[EXCERPTED RECORDS — start]

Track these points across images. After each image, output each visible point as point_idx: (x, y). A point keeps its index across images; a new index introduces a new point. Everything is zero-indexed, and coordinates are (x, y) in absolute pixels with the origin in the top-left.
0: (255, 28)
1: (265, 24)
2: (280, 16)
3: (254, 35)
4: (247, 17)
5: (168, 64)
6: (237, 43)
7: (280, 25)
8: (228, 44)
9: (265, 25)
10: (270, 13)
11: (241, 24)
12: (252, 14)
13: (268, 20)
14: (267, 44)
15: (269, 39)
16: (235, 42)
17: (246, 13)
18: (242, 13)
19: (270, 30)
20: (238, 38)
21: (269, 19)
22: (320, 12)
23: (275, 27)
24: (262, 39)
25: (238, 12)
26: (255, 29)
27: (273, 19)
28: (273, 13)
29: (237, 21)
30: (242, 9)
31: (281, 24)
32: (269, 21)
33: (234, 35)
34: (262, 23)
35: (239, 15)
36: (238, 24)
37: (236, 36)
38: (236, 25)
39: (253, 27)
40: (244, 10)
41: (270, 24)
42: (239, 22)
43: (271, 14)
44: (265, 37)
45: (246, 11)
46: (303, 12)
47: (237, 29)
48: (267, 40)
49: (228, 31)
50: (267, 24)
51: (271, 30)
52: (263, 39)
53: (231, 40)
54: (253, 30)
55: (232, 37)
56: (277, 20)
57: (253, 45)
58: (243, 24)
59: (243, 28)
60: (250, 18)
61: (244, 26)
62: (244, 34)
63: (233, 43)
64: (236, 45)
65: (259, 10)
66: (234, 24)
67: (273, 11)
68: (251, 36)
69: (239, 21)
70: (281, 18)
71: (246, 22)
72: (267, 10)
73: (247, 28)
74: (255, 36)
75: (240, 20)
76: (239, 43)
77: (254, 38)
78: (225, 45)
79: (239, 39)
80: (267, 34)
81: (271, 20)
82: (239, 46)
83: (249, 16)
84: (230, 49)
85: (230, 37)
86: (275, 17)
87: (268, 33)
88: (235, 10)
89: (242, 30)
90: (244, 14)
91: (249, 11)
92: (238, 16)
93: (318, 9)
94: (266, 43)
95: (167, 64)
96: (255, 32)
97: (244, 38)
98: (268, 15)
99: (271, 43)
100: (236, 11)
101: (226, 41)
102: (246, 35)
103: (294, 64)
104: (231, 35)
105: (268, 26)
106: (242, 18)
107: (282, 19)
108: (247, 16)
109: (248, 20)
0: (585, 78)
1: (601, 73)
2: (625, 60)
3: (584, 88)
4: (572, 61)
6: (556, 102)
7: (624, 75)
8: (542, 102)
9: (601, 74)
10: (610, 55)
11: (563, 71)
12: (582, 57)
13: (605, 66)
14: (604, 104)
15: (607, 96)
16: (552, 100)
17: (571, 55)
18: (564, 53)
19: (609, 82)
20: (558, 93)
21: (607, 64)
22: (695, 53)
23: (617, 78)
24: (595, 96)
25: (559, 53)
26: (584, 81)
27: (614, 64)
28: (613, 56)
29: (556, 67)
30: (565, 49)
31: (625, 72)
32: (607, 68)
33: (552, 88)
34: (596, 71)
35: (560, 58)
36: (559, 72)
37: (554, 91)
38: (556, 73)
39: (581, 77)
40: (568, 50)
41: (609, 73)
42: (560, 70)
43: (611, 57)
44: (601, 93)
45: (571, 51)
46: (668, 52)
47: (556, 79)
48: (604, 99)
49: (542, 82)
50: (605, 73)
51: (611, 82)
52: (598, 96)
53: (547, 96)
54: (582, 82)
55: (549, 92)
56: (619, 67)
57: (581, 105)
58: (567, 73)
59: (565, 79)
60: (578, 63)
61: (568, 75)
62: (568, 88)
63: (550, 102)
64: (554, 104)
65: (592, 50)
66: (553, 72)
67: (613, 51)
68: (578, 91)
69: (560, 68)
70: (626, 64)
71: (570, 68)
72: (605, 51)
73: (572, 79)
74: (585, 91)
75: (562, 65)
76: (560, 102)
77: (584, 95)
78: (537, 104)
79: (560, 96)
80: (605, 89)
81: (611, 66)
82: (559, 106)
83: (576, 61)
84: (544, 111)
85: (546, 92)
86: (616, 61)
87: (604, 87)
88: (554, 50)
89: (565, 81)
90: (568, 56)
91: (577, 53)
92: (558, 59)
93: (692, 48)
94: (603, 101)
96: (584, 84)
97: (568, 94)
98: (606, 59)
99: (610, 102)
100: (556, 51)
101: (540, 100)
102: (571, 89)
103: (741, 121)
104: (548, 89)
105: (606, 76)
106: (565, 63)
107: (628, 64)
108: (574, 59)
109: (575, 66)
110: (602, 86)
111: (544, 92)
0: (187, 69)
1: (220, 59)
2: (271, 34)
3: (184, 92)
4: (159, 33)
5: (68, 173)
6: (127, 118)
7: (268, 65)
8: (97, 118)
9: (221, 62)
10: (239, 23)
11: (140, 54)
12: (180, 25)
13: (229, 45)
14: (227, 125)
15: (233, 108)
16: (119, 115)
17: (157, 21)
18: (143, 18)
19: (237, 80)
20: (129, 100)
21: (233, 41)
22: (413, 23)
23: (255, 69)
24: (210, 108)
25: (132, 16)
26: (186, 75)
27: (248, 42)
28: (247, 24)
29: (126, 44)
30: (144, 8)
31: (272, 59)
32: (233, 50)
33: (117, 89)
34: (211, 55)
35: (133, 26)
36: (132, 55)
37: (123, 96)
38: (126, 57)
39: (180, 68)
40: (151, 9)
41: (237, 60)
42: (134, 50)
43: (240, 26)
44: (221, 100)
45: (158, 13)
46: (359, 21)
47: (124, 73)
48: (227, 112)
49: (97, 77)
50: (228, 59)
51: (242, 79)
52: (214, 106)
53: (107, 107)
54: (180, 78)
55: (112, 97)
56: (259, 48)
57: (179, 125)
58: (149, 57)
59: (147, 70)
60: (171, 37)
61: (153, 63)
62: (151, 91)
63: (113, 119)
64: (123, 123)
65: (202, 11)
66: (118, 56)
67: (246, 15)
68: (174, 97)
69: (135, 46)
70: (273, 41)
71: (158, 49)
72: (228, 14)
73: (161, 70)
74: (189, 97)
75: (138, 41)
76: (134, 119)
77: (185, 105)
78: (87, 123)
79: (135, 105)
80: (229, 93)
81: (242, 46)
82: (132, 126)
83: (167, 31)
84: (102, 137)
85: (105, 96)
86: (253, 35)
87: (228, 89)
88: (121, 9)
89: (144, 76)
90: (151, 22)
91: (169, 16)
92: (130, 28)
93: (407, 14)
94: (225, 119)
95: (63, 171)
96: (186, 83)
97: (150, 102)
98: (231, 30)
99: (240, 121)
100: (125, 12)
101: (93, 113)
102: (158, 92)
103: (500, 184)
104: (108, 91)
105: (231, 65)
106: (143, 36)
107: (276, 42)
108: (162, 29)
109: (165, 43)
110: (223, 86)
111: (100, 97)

[EXCERPTED RECORDS — finish]

§ ABOUT THIS TASK
Reproduce all of the lines above, substituting "upper-left" for "top-left" and leaving everything else unchanged.

§ RESULT FOR THIS TASK
Track these points across images. After each image, output each visible point as point_idx: (x, y). A point keeps its index across images; a new index introduces a new point. Everything is zero-indexed, and coordinates are (x, y) in absolute pixels with the origin in the upper-left.
0: (255, 28)
1: (265, 24)
2: (280, 16)
3: (254, 35)
4: (247, 17)
5: (168, 64)
6: (237, 43)
7: (280, 25)
8: (228, 44)
9: (265, 25)
10: (270, 13)
11: (241, 24)
12: (252, 14)
13: (268, 20)
14: (267, 44)
15: (269, 39)
16: (235, 42)
17: (246, 13)
18: (242, 13)
19: (270, 30)
20: (238, 38)
21: (269, 19)
22: (320, 12)
23: (275, 27)
24: (262, 39)
25: (238, 12)
26: (255, 29)
27: (273, 19)
28: (273, 13)
29: (237, 21)
30: (242, 9)
31: (281, 24)
32: (269, 21)
33: (234, 35)
34: (262, 23)
35: (239, 15)
36: (238, 24)
37: (236, 36)
38: (236, 25)
39: (253, 27)
40: (244, 10)
41: (270, 24)
42: (239, 22)
43: (271, 14)
44: (265, 37)
45: (246, 11)
46: (303, 12)
47: (237, 29)
48: (267, 40)
49: (228, 31)
50: (267, 24)
51: (271, 30)
52: (263, 39)
53: (231, 40)
54: (253, 30)
55: (232, 37)
56: (277, 20)
57: (253, 45)
58: (243, 24)
59: (243, 28)
60: (250, 18)
61: (244, 26)
62: (244, 34)
63: (233, 43)
64: (236, 45)
65: (259, 10)
66: (234, 24)
67: (273, 11)
68: (251, 36)
69: (239, 21)
70: (281, 18)
71: (246, 22)
72: (267, 10)
73: (247, 28)
74: (255, 36)
75: (240, 20)
76: (239, 43)
77: (254, 38)
78: (225, 45)
79: (239, 39)
80: (267, 34)
81: (271, 20)
82: (239, 46)
83: (249, 16)
84: (230, 49)
85: (230, 37)
86: (275, 17)
87: (268, 33)
88: (235, 10)
89: (242, 30)
90: (244, 14)
91: (249, 11)
92: (238, 16)
93: (318, 9)
94: (266, 43)
95: (167, 64)
96: (255, 32)
97: (244, 38)
98: (268, 15)
99: (271, 43)
100: (236, 11)
101: (226, 41)
102: (246, 35)
103: (294, 64)
104: (231, 35)
105: (268, 26)
106: (242, 18)
107: (282, 19)
108: (247, 16)
109: (248, 20)
0: (585, 78)
1: (601, 73)
2: (625, 60)
3: (584, 88)
4: (572, 61)
6: (556, 102)
7: (624, 75)
8: (542, 102)
9: (601, 74)
10: (610, 55)
11: (563, 71)
12: (582, 57)
13: (605, 66)
14: (604, 104)
15: (607, 96)
16: (552, 100)
17: (571, 55)
18: (564, 53)
19: (609, 82)
20: (558, 93)
21: (607, 64)
22: (695, 53)
23: (617, 78)
24: (595, 96)
25: (559, 53)
26: (584, 81)
27: (614, 64)
28: (613, 56)
29: (556, 67)
30: (565, 49)
31: (625, 72)
32: (607, 68)
33: (552, 88)
34: (596, 71)
35: (560, 58)
36: (559, 72)
37: (554, 91)
38: (556, 73)
39: (581, 77)
40: (568, 50)
41: (609, 73)
42: (560, 70)
43: (611, 57)
44: (601, 93)
45: (571, 51)
46: (668, 52)
47: (556, 79)
48: (604, 99)
49: (542, 82)
50: (605, 73)
51: (611, 82)
52: (598, 96)
53: (547, 96)
54: (582, 82)
55: (549, 92)
56: (619, 67)
57: (581, 105)
58: (567, 73)
59: (565, 79)
60: (578, 63)
61: (568, 75)
62: (568, 88)
63: (550, 102)
64: (554, 104)
65: (592, 50)
66: (553, 72)
67: (613, 51)
68: (578, 91)
69: (560, 68)
70: (626, 64)
71: (570, 68)
72: (605, 51)
73: (572, 79)
74: (585, 91)
75: (562, 65)
76: (560, 102)
77: (584, 95)
78: (537, 104)
79: (560, 96)
80: (605, 89)
81: (611, 66)
82: (559, 106)
83: (576, 61)
84: (544, 111)
85: (546, 92)
86: (616, 61)
87: (604, 87)
88: (554, 50)
89: (565, 81)
90: (568, 56)
91: (577, 53)
92: (558, 59)
93: (692, 48)
94: (603, 101)
96: (584, 84)
97: (568, 94)
98: (606, 59)
99: (610, 102)
100: (556, 51)
101: (540, 100)
102: (571, 89)
103: (741, 121)
104: (548, 89)
105: (606, 76)
106: (565, 63)
107: (628, 64)
108: (574, 59)
109: (575, 66)
110: (602, 86)
111: (544, 92)
0: (187, 69)
1: (220, 59)
2: (271, 34)
3: (184, 92)
4: (159, 33)
5: (68, 173)
6: (127, 118)
7: (268, 65)
8: (97, 118)
9: (221, 62)
10: (239, 23)
11: (140, 54)
12: (180, 25)
13: (229, 45)
14: (227, 125)
15: (233, 108)
16: (119, 115)
17: (157, 21)
18: (143, 18)
19: (237, 80)
20: (129, 100)
21: (233, 41)
22: (413, 23)
23: (255, 69)
24: (210, 108)
25: (132, 16)
26: (186, 75)
27: (248, 42)
28: (247, 24)
29: (126, 44)
30: (144, 8)
31: (272, 59)
32: (233, 50)
33: (117, 89)
34: (211, 55)
35: (133, 26)
36: (132, 55)
37: (123, 96)
38: (126, 57)
39: (180, 68)
40: (151, 9)
41: (237, 60)
42: (134, 50)
43: (240, 26)
44: (221, 100)
45: (158, 13)
46: (359, 21)
47: (124, 73)
48: (227, 112)
49: (97, 77)
50: (228, 59)
51: (242, 79)
52: (214, 106)
53: (107, 107)
54: (180, 78)
55: (112, 97)
56: (259, 48)
57: (179, 125)
58: (149, 57)
59: (147, 70)
60: (171, 37)
61: (153, 63)
62: (151, 91)
63: (113, 119)
64: (123, 123)
65: (202, 11)
66: (118, 56)
67: (246, 15)
68: (174, 97)
69: (135, 46)
70: (273, 41)
71: (158, 49)
72: (228, 14)
73: (161, 70)
74: (189, 97)
75: (138, 41)
76: (134, 119)
77: (185, 105)
78: (87, 123)
79: (135, 105)
80: (229, 93)
81: (242, 46)
82: (132, 126)
83: (167, 31)
84: (102, 137)
85: (105, 96)
86: (253, 35)
87: (228, 89)
88: (121, 9)
89: (144, 76)
90: (151, 22)
91: (169, 16)
92: (130, 28)
93: (407, 14)
94: (225, 119)
95: (63, 171)
96: (186, 83)
97: (150, 102)
98: (231, 30)
99: (240, 121)
100: (125, 12)
101: (93, 113)
102: (158, 92)
103: (500, 184)
104: (108, 91)
105: (231, 65)
106: (143, 36)
107: (276, 42)
108: (162, 29)
109: (165, 43)
110: (223, 86)
111: (100, 97)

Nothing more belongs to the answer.